# STUDY TEXT

The Data Validation Node checks incoming data against a JSON Schema before passing it to downstream nodes. This ensures only well-structured, expected data flows through your pipeline, reducing errors and improving reliability.

Data Validation Node

Configuration

Enter a JSON Schema to validate incoming data.

Example
{
"type": "object",
"properties": {
"products": {
"type": "array",
"items": {
"type": "object",
"required": ["id", "title", "price"],
"properties": {
"id": { "type": "integer" },
"title": { "type": "string" },
"price": { "type": "number" }
}
}
}
},
"required": ["products"]
}

Data Validation Node Params


Example Usage

For example usage, see the Product Data Validation and Visualization workflow, which demonstrates fetching API data, validating it, and visualizing the results.

Common Use Cases

  1. API Response Validation: Ensure third-party API responses match expected formats.
  2. Input Sanitization: Prevent malformed or incomplete data from entering your workflow.
  3. Data Quality Assurance: Enforce required fields and data types.
  4. Error Prevention: Catch issues early and provide feedback for correction.

Best Practices

  • Test your schema: Use tools like JSON Schema Validator to verify your schema.
  • Be specific: Define required fields and types to catch subtle errors.

# GIVEN RECORDS

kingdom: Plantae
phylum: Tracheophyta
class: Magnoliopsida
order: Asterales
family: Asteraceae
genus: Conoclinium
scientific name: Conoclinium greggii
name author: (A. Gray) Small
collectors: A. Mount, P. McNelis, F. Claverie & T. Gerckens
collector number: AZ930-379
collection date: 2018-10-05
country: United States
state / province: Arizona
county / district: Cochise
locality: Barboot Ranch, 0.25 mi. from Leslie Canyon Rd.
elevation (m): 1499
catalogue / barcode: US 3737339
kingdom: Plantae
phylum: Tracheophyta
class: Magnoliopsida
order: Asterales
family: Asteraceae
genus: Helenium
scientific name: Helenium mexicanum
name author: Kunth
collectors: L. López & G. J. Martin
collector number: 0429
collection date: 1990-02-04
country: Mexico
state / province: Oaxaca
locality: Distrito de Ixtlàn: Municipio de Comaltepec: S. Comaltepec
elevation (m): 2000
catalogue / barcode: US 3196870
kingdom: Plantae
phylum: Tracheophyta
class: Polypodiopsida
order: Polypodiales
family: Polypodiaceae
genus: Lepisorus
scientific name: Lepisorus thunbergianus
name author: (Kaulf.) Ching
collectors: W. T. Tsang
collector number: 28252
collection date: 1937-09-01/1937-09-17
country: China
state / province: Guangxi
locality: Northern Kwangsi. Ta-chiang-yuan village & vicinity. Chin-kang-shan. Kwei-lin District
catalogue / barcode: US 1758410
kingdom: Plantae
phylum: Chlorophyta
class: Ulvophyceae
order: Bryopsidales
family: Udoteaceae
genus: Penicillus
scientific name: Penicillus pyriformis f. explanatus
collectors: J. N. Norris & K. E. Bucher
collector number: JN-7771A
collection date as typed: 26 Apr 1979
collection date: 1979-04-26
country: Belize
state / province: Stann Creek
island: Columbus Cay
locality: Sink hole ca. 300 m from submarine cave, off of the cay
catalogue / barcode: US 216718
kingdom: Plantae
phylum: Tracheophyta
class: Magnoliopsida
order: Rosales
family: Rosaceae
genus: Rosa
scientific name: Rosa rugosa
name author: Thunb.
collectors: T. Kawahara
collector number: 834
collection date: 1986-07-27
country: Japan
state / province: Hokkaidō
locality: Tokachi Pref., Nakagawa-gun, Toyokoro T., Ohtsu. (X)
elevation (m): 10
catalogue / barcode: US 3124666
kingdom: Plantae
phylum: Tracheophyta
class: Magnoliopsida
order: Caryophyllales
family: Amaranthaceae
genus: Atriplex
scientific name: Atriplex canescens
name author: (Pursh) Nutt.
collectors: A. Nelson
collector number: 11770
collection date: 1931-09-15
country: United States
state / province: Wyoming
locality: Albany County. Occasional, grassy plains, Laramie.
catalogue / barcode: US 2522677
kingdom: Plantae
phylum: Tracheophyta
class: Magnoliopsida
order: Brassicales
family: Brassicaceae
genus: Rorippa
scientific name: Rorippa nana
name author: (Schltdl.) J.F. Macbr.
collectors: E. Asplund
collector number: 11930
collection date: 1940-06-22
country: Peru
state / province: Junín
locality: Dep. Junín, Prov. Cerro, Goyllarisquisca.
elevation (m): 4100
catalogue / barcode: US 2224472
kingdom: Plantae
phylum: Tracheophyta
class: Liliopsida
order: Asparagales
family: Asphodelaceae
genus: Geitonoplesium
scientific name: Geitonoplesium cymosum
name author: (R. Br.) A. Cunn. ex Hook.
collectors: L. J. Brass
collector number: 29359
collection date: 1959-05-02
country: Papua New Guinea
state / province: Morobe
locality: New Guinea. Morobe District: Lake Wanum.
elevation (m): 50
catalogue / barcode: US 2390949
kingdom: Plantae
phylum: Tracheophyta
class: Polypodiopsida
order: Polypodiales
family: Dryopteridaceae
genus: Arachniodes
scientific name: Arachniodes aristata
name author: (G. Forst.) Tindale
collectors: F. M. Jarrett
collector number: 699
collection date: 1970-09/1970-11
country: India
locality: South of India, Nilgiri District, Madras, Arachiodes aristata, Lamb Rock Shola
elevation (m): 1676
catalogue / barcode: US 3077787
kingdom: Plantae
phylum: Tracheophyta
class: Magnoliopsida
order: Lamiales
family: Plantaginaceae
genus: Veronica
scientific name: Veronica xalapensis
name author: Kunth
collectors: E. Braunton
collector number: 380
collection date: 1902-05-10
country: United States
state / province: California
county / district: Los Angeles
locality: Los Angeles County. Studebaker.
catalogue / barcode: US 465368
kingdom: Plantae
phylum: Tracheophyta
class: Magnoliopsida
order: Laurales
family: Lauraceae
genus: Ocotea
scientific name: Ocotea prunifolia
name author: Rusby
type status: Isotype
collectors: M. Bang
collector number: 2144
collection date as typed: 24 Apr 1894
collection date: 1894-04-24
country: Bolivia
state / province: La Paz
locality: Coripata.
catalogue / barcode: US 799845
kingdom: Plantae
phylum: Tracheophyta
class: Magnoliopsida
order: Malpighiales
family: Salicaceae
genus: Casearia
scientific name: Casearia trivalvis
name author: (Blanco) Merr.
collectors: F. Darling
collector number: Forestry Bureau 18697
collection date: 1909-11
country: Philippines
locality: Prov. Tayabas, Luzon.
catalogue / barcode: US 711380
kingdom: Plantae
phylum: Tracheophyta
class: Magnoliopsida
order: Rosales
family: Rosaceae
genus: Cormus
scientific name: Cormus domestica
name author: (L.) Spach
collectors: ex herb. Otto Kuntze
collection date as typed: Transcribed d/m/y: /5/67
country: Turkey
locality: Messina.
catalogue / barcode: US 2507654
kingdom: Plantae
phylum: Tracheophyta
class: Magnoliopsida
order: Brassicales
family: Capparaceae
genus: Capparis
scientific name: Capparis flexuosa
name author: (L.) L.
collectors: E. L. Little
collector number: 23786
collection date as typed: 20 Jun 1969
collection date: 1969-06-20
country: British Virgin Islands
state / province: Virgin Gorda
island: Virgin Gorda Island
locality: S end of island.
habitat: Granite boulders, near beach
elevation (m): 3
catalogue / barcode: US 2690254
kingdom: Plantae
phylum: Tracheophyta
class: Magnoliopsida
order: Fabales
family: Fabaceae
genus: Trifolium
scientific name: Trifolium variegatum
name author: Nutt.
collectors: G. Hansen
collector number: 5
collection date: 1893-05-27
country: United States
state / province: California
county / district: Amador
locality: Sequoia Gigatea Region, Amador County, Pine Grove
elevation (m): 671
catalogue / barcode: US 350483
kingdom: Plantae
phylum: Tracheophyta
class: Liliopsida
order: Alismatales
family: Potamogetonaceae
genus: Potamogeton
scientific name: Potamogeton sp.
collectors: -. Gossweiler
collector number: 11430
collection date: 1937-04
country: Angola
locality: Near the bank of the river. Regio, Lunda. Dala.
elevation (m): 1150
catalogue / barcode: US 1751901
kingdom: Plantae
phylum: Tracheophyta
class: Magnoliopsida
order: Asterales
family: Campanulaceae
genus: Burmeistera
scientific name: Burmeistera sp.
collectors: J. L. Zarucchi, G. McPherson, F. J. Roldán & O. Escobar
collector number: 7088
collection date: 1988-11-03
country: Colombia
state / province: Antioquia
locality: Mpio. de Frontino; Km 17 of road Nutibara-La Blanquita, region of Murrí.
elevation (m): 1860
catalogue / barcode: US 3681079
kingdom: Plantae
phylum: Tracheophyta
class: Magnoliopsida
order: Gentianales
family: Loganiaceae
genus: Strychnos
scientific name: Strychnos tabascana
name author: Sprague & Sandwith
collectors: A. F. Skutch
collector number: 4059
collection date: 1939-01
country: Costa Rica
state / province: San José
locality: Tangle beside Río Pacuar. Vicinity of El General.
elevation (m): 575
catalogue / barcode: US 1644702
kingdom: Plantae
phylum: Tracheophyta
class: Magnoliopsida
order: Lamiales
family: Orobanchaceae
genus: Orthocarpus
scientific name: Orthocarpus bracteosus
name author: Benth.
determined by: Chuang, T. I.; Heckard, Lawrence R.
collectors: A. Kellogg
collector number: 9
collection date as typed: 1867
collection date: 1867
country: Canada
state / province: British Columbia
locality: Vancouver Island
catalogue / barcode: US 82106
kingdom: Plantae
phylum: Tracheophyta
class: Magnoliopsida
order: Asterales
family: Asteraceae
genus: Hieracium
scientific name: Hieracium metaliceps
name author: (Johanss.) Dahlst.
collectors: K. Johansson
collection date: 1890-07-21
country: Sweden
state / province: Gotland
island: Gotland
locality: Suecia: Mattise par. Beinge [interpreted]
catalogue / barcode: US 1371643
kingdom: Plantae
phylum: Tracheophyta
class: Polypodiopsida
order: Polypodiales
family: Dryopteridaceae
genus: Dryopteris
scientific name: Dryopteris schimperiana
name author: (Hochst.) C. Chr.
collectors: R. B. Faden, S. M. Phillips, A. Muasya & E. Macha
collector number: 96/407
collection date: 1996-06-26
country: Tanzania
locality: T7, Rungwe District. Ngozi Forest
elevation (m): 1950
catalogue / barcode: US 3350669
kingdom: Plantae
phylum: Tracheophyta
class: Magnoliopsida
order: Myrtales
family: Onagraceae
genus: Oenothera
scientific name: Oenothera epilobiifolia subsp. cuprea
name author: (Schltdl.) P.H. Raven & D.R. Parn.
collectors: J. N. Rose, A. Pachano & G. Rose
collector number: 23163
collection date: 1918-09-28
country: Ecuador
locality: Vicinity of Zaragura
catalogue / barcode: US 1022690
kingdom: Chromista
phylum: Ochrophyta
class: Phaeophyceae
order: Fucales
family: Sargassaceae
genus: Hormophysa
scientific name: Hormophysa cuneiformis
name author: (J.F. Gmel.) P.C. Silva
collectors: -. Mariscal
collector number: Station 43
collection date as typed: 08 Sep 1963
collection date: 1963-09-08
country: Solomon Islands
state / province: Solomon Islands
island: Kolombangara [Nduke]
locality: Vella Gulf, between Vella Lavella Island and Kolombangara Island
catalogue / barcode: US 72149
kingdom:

# QUESTIONS TO ANSWER
**A)** In the Data Validation Node text, copy everything from "Best Practices" down to "catch subtle errors.".
**B)** According to the Data Validation Node text, which workflow demonstrates example usage of the node?
**C)** Write the next part of the Data Validation Node documentation, picking up after its last sentence.

# OUTPUTS IN ORDER
**A)**
Best Practices

  • Test your schema: Use tools like JSON Schema Validator to verify your schema.
  • Be specific: Define required fields and types to catch subtle errors.

**B)** The Product Data Validation and Visualization workflow.

**C)**
  • Handle errors: Use downstream nodes to handle validation failures gracefully.
  • Keep schemas up to date: Update schemas as your data structures evolve.

Troubleshooting

Common Issues

  • Invalid schema: Ensure your schema is valid JSON and follows the JSON Schema standard.
  • Unexpected validation errors: Double-check that incoming data matches the schema.
  • Empty or missing fields: Use required properties to enforce presence of important fields.

Performance Tips

  • Use for small to medium-sized data objects.
  • For large datasets, validate only the necessary parts to improve performance.
  • Test with sample data before running full workflows.

Supported Data Formats

  • Input: Any JSON object or array.
  • Output: The original data if validation passes; an error message if validation fails.

Why Use Data Validation?

Validating data before processing ensures that only well-structured, expected data flows through your pipeline. This reduces errors, improves reliability, and makes debugging easier—especially when working with third-party APIs.